__PASSAGE TO READ__
____________
Y’ALL: Yet another Active Learning Library

Prerequisites

Installation

Clone or download this repository and run:

python setup.py install

A motivating example

Active learning can often discover a subset of the full data set that generalizes well to the test set. For example, we consider the Iris data set:

>>> import numpy as np
>>> from yall import ActiveLearningModel
>>> from yall.querystrategies import Margin
>>> from yall.utils import plot_learning_curve
>>> from sklearn.datasets import load_iris
>>> from sklearn.model_selection import train_test_split
>>> from sklearn.linear_model import LogisticRegression as LR
>>> from sklearn.base import clone
>>> np.random.seed(0)
>>> iris = load_iris()
>>> X, y = iris.data, iris.target
>>> train_X, test_X, train_y, test_y = train_test_split(X, y, test_size=0.2)
>>> lr = LR(solver="liblinear", multi_class="auto")
>>> lr = lr.fit(train_X, train_y)
____________
__DATASET__
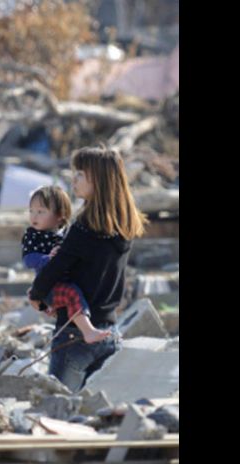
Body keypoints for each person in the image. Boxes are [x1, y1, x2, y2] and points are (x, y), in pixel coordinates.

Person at [28, 146, 148, 391]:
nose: (74, 179)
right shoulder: (123, 227)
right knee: (93, 415)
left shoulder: (84, 226)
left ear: (99, 180)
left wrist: (36, 294)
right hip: (110, 334)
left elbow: (58, 267)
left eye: (80, 174)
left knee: (58, 409)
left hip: (74, 338)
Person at [23, 186, 111, 344]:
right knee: (71, 294)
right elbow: (29, 259)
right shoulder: (33, 236)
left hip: (63, 280)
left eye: (41, 211)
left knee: (76, 293)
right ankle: (88, 331)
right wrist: (48, 259)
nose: (34, 216)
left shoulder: (66, 234)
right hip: (49, 285)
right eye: (31, 211)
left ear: (59, 216)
____________
__ACTION ITEM A__
According to the YALL active learning library page, what command installs the library after the repository is cloned or downloaded?
__ACTION ITEM B__
Continue the YALL active learning library page from its last line of code.

__EXERCISE RESPONSE A__
python setup.py install

__EXERCISE RESPONSE B__
>>> print(lr.score(test_X, test_y))
0.967

Using the full data set, logistic regression acheives an accuracy of 0.967 on the test data.

>>> alm = ActiveLearningModel(clone(lr), Margin(),
...                           eval_metric="accuracy",
...                           U_proportion=0.95, random_state=0)
>>> accuracies, choices = alm.run(train_X, test_X, train_y, test_y)
>>> plot_learning_curve(accuracies, 0, len(accuracies),
...                     eval_metric="accuracy")
_images/learning_curve.png

From the learning curve we see that only the first 25 or so data points are required to acheive perfect 1.0 accuracy on the test data.

>>> lr_small = clone(lr)
>>> lr_small = lr_small.fit(alm.L.X[:25, ], alm.L.y[:25])
>>> print(lr_small.score(test_X, test_y))
1.0

Supported query strategies

  • Random Sampling (passive learning)
  • Uncertainty Sampling
    • Entropy Sampling
    • Least Confidence
    • Least Confidence with Bias
    • Least Confidence with Dynamic Bias
    • Margin Sampling
    • Simple Margin Sampling
  • Representative Sampling
    • Density Sampling
    • Distance to Center
    • MinMax Sampling
  • Combined Sampling
    • Beta-weighted Combined Sampling
    • Lambda-weighted Combined Sampling

Running Tests

First install pytest-cov

Then, from the project home directory run

py.test --cov=yall tests

Authors

License

This project is licensed under the MIT License. See LICENSE for details.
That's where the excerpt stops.